───── DONNÉES ─────

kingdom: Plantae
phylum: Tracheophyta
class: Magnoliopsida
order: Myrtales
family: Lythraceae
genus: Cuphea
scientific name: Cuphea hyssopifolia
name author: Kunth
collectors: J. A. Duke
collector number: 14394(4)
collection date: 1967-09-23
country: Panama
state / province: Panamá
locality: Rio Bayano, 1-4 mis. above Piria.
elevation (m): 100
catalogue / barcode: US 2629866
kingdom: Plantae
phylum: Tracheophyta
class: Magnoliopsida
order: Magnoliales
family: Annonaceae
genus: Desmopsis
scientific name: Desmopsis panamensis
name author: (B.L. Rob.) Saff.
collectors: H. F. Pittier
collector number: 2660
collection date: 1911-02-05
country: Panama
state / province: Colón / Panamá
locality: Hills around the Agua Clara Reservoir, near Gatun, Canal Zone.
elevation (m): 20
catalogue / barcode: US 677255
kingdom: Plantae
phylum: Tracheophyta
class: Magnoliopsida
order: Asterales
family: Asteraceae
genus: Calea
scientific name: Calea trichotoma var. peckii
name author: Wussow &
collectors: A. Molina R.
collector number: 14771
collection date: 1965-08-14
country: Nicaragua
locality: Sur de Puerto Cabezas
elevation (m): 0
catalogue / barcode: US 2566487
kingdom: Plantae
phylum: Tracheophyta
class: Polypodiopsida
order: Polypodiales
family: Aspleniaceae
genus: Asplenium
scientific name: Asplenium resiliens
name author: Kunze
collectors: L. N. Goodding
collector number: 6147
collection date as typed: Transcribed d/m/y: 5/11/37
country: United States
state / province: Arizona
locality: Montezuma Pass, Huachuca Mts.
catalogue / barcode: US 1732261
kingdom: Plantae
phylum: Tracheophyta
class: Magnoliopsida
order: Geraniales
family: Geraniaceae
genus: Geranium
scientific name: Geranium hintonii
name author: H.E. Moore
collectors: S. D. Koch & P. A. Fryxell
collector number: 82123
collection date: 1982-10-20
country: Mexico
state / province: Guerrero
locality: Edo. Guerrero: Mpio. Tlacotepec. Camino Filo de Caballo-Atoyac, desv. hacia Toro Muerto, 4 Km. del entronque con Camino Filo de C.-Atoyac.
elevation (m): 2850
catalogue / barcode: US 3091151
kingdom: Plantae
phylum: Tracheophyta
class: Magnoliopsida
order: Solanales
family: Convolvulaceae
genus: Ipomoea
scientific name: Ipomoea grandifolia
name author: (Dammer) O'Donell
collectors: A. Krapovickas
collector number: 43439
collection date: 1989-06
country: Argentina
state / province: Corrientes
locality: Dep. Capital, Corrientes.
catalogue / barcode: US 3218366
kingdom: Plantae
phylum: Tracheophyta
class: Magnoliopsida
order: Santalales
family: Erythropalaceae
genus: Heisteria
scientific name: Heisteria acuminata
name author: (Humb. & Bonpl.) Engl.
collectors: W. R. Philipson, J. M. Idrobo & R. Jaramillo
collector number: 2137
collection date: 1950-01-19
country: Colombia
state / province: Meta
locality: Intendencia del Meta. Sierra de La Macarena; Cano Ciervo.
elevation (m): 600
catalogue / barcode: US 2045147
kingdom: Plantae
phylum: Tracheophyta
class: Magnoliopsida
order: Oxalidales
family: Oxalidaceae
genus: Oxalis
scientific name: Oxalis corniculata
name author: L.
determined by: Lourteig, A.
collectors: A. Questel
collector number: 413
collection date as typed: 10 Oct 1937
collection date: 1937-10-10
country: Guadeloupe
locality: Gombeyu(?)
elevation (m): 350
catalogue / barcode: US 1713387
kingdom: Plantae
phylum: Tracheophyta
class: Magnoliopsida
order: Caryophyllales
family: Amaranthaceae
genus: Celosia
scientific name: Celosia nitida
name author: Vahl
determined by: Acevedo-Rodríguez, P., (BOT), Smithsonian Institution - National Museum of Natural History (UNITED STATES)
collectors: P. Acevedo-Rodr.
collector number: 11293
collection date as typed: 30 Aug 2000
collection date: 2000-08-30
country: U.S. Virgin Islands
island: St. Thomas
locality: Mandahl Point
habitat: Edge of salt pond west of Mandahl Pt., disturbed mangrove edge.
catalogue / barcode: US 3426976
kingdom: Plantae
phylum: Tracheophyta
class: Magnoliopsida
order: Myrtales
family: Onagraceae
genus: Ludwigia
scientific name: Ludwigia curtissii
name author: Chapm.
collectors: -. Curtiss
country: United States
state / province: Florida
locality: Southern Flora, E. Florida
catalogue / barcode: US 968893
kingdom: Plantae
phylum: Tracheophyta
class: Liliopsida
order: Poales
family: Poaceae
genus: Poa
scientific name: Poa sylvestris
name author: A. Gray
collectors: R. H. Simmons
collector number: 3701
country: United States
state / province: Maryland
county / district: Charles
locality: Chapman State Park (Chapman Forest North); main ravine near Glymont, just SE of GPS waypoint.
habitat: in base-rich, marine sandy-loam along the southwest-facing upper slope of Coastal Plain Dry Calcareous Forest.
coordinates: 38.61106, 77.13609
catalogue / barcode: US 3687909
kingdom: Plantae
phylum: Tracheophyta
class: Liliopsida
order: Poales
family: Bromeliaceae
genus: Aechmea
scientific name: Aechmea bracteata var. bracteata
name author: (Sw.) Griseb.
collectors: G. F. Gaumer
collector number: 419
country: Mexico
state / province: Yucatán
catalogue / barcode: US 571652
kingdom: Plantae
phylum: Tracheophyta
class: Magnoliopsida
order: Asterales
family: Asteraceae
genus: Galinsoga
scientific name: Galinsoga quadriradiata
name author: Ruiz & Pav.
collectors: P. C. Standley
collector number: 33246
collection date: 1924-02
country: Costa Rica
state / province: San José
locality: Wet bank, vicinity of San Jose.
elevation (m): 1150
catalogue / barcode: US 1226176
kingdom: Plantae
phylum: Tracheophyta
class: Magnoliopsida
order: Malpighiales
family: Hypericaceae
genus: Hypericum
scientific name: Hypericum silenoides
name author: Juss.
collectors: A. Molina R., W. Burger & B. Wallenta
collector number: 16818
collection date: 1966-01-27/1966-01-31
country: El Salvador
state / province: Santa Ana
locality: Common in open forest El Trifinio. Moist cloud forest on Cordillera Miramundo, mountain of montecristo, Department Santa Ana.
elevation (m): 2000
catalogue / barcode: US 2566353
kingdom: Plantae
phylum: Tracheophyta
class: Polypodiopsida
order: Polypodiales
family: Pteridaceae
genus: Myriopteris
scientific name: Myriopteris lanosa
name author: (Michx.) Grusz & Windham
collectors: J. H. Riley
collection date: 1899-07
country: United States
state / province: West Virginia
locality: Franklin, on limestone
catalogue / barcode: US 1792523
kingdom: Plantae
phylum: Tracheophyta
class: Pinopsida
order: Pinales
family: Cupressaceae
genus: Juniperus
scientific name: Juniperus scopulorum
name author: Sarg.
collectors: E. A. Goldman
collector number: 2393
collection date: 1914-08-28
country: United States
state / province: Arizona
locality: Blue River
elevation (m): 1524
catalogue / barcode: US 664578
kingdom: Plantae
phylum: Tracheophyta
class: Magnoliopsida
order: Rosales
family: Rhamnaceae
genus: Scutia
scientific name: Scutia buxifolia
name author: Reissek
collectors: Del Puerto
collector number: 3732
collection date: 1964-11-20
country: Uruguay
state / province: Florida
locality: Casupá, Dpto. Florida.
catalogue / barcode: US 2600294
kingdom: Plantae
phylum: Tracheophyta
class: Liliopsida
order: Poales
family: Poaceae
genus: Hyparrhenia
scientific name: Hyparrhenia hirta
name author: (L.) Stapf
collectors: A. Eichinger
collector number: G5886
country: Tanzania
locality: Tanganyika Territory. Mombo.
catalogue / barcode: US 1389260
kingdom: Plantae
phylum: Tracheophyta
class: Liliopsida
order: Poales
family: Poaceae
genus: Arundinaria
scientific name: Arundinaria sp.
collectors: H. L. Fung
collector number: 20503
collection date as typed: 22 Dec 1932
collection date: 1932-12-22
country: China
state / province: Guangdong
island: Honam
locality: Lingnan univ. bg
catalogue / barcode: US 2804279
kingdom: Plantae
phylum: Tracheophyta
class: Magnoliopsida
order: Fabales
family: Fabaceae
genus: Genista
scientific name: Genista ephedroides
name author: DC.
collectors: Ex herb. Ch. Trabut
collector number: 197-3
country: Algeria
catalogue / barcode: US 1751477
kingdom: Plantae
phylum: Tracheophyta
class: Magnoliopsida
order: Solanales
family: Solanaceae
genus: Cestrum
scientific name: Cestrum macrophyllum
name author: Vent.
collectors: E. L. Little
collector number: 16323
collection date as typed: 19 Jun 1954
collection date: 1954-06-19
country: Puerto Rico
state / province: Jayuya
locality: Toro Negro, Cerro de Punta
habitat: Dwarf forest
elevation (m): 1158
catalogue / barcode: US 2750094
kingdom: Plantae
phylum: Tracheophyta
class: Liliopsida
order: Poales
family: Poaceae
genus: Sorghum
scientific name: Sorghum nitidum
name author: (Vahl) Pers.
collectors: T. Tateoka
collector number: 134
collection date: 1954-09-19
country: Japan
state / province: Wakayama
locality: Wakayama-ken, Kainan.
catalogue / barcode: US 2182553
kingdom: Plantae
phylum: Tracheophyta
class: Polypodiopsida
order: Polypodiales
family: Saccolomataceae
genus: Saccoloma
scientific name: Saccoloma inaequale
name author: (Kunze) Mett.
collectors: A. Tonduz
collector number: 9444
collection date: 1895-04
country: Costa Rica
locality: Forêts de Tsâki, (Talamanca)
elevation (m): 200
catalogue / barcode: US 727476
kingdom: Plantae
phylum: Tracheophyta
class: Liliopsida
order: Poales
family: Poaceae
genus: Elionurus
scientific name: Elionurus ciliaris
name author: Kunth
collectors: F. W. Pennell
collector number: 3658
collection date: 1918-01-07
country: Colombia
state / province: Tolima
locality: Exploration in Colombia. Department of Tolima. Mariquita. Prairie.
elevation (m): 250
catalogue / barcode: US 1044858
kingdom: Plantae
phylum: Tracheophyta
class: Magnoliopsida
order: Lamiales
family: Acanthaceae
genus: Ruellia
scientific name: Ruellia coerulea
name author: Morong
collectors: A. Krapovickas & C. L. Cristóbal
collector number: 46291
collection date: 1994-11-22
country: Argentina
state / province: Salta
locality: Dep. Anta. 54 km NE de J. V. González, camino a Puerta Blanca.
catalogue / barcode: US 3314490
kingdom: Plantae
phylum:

─────

**CONSIGNE:**
Recopiez à l'identique la portion qui va de la ligne contenant « locality: Blue River » jusqu'à la ligne contenant « state / province: Jayuya », ces deux lignes incluses.

**CORRIGÉ:**
locality: Blue River
elevation (m): 1524
catalogue / barcode: US 664578
kingdom: Plantae
phylum: Tracheophyta
class: Magnoliopsida
order: Rosales
family: Rhamnaceae
genus: Scutia
scientific name: Scutia buxifolia
name author: Reissek
collectors: Del Puerto
collector number: 3732
collection date: 1964-11-20
country: Uruguay
state / province: Florida
locality: Casupá, Dpto. Florida.
catalogue / barcode: US 2600294
kingdom: Plantae
phylum: Tracheophyta
class: Liliopsida
order: Poales
family: Poaceae
genus: Hyparrhenia
scientific name: Hyparrhenia hirta
name author: (L.) Stapf
collectors: A. Eichinger
collector number: G5886
country: Tanzania
locality: Tanganyika Territory. Mombo.
catalogue / barcode: US 1389260
kingdom: Plantae
phylum: Tracheophyta
class: Liliopsida
order: Poales
family: Poaceae
genus: Arundinaria
scientific name: Arundinaria sp.
collectors: H. L. Fung
collector number: 20503
collection date as typed: 22 Dec 1932
collection date: 1932-12-22
country: China
state / province: Guangdong
island: Honam
locality: Lingnan univ. bg
catalogue / barcode: US 2804279
kingdom: Plantae
phylum: Tracheophyta
class: Magnoliopsida
order: Fabales
family: Fabaceae
genus: Genista
scientific name: Genista ephedroides
name author: DC.
collectors: Ex herb. Ch. Trabut
collector number: 197-3
country: Algeria
catalogue / barcode: US 1751477
kingdom: Plantae
phylum: Tracheophyta
class: Magnoliopsida
order: Solanales
family: Solanaceae
genus: Cestrum
scientific name: Cestrum macrophyllum
name author: Vent.
collectors: E. L. Little
collector number: 16323
collection date as typed: 19 Jun 1954
collection date: 1954-06-19
country: Puerto Rico
state / province: Jayuya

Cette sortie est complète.